| Directions for this task |
Determine the number of lines in these entries that hold the word "pixels". Give the number and nothing more.

BEGIN Data to process

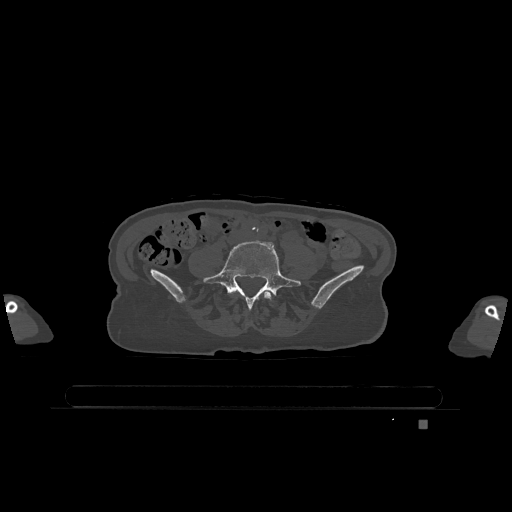
CT including the spine, one axial slice; bone window (W 1800 / L 400 HU); 0.5 mm slice thickness; 512 × 512 image matrix. Female patient, age 74 years. From the clinical record (not read from this slice): primary cancer: lung.
Structures marked on this image (semi-automatic segmentation, software-assisted and operator-edited):
- L4 vertebra: bounding box <263,291,272,300> (left, top, right, bottom; pixels)
- L5 vertebra: <204,241,301,308>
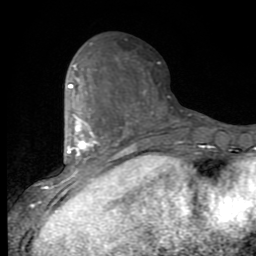
Breast MRI (dynamic contrast-enhanced), one axial slice; slice 36 of 80 in the series (ordered by position); cropped to one breast; dynamic contrast-enhanced series, time point 2 of 9 at this slice position (early post-contrast); 1.5 T; TE 2.7 ms, TR 6.8 ms; 2 mm slice thickness; 256 × 256 image matrix, field of view 145 × 145 mm. Female patient.
Outlined on this slice (semi-automatic segmentation, software-assisted and operator-edited):
- enhancing-tissue mask used for the functional tumour volume (all voxels passing the contrast-enhancement thresholds inside the analysis volume; usually the tumour): bounding box <53,64,120,191> (left, top, right, bottom; pixels)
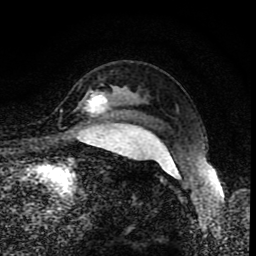
Breast MRI (dynamic contrast-enhanced), one axial slice. Slice 66 of 80 in the series (ordered by position). Cropped to one breast. Dynamic contrast-enhanced series, time point 2 of 8 at this slice position (early post-contrast). 1.5 T. TE 4.2 ms, TR 7 ms. 256 × 256 image matrix, field of view 155 × 155 mm. Female patient.
Outlined on this slice (semi-automatically segmented with operator editing):
- enhancing-tissue mask used for the functional tumour volume (all voxels passing the contrast-enhancement thresholds inside the analysis volume; usually the tumour): box from (x=86, y=93) to (x=108, y=113) px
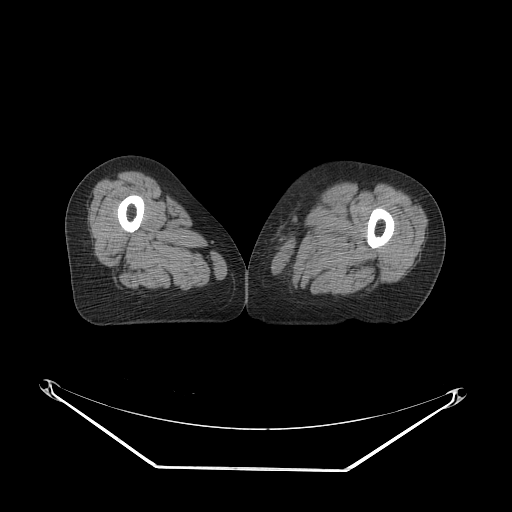
CT of an extremity soft-tissue mass (from a PET/CT study), one axial slice. Slice 52 of 91 in the series (ordered by position). Reconstruction kernel STANDARD. 140 kVp. Soft-tissue window (W 400 / L 40 HU). 512 × 512 image matrix, field of view 500 × 500 mm. Female patient. Case-level facts recorded for this patient, not image findings: histological type: pleomorphic leiomyosarcoma; grade: high; site of the primary tumour: left thigh.
Structures marked on this image (expert contour drawn on MRI and transferred to this co-registered scan by the dataset authors):
- gross tumour volume including surrounding oedema: bounding box [x1, y1, x2, y2] px = [272, 201, 323, 229]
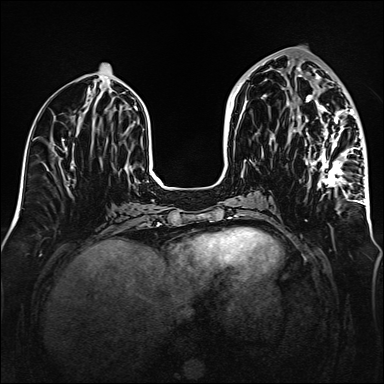
Breast MRI (dynamic contrast-enhanced), one axial slice. Slice 65 of 160 in the series (ordered by position). Dynamic contrast-enhanced series, time point 2 of 6 at this slice position (early post-contrast). 1.5 T. TE 2.3 ms, TR 5.2 ms. 1 mm slice thickness. 384 × 384 image matrix, field of view 320 × 320 mm. Female patient.
Outlined on this slice (semi-automatic segmentation, software-assisted and operator-edited):
- enhancing-tissue mask used for the functional tumour volume (all voxels passing the contrast-enhancement thresholds inside the analysis volume; usually the tumour): box from (x=292, y=70) to (x=365, y=204) px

END Data to process

| Exercise answer |
2